Jake se tocó la nuca, un reguero de sangre.

– No tengo mucho tiempo. Vuelva. Estaré bien. -Se acercó a uno de los chóferes-. ¿Ha visto a una rubia vestida de azul?

El chófer lo miró con recelo.

– Vamos, es importante. Una chica grande con un soldado.

– ¿A usted qué le importa?

– Dígaselo -ladró Gunther. De pronto le salía el policía.

El chófer apuntó con el pulgar hacia el este, hacia la iglesia de la Memoria. Gunther lo detuvo.

– Se han marchado -dijo sin más-. Es peligroso.

Sin embargo, Jake ya se había deshecho de su mano y había echado a correr. Oía a Gunther gritar detrás, pero también ese sonido se desvaneció enseguida, ahogado por el ruido irregular de su respiración.

Las nubes habían cubierto la poca luna que había, así que la oscuridad parecía tangible, como una niebla que se podía apartar con la mano. Se habían marchado hacía pocos minutos, no podían haber desaparecido, pero en la calle no había ni un alma. ¿Y si el chófer le había mentido? Corrió más deprisa, pero metió el pie entre unos adoquines sueltos del pavimento. El dolor lo recorrió de arriba abajo y se sumó a la sorda molestia de la cabeza. Se detuvo con las manos en el estómago para recobrar el aliento. No podían estar muy lejos. Se habrían quedado en la Ku'damm con la esperanza de encontrar las luces de un bar en algún sótano. Las calles laterales eran imposibles, impracticables, a causa de los escombros invisibles. Suponiendo que hubieran seguido ese camino.

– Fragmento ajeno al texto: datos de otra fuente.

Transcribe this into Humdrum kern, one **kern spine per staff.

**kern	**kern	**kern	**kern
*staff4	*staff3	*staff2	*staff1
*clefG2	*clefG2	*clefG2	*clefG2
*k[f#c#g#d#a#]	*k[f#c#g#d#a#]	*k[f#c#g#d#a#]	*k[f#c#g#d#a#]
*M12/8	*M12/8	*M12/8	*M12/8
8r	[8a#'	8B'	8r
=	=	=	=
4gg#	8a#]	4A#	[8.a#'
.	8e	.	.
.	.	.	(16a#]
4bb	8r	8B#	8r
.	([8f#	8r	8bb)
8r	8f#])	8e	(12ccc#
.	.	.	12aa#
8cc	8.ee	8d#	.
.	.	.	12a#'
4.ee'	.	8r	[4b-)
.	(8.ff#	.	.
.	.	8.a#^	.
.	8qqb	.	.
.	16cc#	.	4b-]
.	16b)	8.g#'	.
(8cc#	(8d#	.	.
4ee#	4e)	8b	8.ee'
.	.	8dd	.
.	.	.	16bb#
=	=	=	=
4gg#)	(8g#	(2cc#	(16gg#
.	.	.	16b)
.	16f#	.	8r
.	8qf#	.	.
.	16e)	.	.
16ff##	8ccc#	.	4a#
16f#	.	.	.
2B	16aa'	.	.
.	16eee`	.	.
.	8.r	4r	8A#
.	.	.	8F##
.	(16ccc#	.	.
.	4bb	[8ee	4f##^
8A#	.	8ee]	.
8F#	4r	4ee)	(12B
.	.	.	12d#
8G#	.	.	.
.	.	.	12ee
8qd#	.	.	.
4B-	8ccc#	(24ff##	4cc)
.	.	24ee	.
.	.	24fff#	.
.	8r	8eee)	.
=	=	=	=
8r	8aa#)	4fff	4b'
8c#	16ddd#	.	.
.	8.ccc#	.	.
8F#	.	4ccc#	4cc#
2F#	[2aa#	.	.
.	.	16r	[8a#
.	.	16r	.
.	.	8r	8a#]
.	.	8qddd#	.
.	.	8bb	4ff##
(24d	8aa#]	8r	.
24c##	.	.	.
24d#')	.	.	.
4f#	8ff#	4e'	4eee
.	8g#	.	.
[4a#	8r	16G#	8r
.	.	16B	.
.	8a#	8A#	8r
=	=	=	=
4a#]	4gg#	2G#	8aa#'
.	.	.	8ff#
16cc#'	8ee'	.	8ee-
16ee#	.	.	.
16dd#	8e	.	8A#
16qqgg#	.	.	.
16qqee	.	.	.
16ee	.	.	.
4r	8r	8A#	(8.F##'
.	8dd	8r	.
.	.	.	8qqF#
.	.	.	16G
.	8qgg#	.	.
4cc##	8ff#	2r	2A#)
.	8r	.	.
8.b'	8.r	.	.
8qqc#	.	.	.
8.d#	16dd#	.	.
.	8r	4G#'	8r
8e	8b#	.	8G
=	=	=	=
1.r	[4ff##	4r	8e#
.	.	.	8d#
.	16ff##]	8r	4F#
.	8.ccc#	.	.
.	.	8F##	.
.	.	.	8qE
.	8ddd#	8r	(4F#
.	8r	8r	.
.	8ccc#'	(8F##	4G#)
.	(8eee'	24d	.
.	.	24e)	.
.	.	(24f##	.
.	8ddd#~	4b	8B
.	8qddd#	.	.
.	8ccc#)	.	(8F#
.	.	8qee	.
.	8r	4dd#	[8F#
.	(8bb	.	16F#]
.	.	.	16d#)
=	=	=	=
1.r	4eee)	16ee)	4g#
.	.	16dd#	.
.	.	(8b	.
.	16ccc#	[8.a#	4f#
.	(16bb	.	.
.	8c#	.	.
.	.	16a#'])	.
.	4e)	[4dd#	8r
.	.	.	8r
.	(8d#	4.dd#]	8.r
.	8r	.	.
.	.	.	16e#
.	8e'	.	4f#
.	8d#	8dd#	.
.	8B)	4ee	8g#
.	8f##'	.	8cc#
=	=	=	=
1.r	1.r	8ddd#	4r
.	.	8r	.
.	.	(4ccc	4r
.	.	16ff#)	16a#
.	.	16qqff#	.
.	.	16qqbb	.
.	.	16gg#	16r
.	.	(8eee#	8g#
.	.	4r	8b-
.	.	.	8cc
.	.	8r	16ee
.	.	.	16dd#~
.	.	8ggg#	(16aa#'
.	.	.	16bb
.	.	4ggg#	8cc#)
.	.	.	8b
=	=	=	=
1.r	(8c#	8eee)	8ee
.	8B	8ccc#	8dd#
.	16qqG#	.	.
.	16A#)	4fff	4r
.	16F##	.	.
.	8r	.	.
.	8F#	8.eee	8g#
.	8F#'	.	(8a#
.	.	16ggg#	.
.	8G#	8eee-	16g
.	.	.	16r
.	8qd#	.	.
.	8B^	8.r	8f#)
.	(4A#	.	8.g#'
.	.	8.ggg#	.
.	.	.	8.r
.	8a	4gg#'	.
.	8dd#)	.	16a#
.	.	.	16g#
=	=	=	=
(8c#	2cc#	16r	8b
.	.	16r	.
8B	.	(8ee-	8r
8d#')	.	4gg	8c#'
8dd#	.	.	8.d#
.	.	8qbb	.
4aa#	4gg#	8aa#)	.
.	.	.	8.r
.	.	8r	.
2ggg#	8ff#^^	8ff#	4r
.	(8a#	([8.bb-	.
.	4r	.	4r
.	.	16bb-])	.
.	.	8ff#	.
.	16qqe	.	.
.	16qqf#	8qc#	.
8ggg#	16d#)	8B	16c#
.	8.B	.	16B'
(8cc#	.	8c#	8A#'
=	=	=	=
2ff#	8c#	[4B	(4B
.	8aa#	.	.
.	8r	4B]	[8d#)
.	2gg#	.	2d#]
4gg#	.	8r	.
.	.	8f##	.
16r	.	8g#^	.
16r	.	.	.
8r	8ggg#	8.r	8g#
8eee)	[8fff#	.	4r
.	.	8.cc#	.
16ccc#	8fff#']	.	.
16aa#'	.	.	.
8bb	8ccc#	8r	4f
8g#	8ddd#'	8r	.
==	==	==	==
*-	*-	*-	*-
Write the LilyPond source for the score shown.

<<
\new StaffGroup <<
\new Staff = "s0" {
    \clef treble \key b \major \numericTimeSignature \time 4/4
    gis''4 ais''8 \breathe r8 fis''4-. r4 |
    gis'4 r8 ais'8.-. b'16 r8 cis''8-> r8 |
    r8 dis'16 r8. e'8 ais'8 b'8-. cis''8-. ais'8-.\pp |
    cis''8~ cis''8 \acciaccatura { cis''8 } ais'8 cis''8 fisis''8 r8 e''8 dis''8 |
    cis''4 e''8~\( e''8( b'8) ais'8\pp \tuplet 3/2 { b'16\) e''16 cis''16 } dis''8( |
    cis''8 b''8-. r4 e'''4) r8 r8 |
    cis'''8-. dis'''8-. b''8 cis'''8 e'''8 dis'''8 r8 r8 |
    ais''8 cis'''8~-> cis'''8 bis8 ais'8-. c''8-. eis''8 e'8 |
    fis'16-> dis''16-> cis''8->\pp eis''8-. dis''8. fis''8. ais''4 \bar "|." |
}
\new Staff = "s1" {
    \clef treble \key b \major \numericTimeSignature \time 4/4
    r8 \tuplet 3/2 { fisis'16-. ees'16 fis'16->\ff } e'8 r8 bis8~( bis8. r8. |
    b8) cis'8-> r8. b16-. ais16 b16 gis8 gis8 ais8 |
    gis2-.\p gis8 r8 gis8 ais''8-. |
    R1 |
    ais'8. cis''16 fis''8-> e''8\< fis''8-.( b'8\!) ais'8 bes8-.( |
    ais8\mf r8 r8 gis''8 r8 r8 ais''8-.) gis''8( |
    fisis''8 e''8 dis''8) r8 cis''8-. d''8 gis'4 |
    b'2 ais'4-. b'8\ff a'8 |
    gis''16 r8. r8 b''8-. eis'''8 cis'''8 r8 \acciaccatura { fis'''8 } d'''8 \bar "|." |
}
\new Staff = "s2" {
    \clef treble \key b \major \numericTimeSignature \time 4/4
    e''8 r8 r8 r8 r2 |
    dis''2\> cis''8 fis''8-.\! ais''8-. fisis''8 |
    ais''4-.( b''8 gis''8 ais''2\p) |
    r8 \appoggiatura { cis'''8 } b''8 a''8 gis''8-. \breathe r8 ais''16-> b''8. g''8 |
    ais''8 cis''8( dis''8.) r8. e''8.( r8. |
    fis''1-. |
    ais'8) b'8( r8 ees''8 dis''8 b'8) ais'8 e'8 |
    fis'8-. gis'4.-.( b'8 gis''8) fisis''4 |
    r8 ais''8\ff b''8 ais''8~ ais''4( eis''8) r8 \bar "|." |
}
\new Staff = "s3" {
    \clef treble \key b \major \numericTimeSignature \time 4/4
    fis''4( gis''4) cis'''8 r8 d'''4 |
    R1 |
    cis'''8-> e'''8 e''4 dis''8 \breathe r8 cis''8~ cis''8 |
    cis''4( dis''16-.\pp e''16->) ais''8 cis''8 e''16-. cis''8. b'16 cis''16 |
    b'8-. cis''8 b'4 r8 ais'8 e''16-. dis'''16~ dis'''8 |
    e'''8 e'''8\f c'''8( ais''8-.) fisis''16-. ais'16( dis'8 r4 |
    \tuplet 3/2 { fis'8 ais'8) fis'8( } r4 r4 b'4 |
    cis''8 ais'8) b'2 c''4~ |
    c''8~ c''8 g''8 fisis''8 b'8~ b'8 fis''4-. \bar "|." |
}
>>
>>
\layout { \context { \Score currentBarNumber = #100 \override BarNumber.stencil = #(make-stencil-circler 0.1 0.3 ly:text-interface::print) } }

Por delante, una pequeña luz titilaba en un umbral. Jake echó a andar de nuevo cojeando un poco, el pie dolorido lo frenaba.

– Hola, soldadito -llamó una voz melosa desde donde había visto la luz.

Después vio otro resplandor, una linterna debajo de la barbilla de la puta, que bañaba todo su rostro cansado con una luz fantasmal.

– ¿Has visto pasar a una pareja? -preguntó en alemán-. Una rubia.

– Ven conmigo. ¿Por qué no? Cincuenta marcos.

– ¿Los has visto? -repitió Jake con insistencia.

– Vete al cuerno.

La mujer apagó la linterna para ahorrar pilas y desapareció en la oscuridad.

Jake logró distinguir la silueta irregular de la iglesia bombardeada contra el cielo nocturno cuando un camión pasó por el cruce. El viejo corazón del oeste de la ciudad, lleno de luces de teatros que ahora eran sombras oscuras. Recordó Londres sumida en la oscuridad, autobuses que aparecían de la nada, con los faros reducidos a ranuras, como ojos de cocodrilo. Siempre había detestado esa ceguera, tropezar en las aceras, pero las ruinas lo hacían aún peor. Inquietantes y retorcidas formas de pesadilla. Un jeep salió desde la amplia Tauentzienstrasse e iluminó unos instantes la acera. Un grupo de soldados salían de un bar y, entre ellos, sosteniendo una linterna, vio a un soldado alto con una rubia.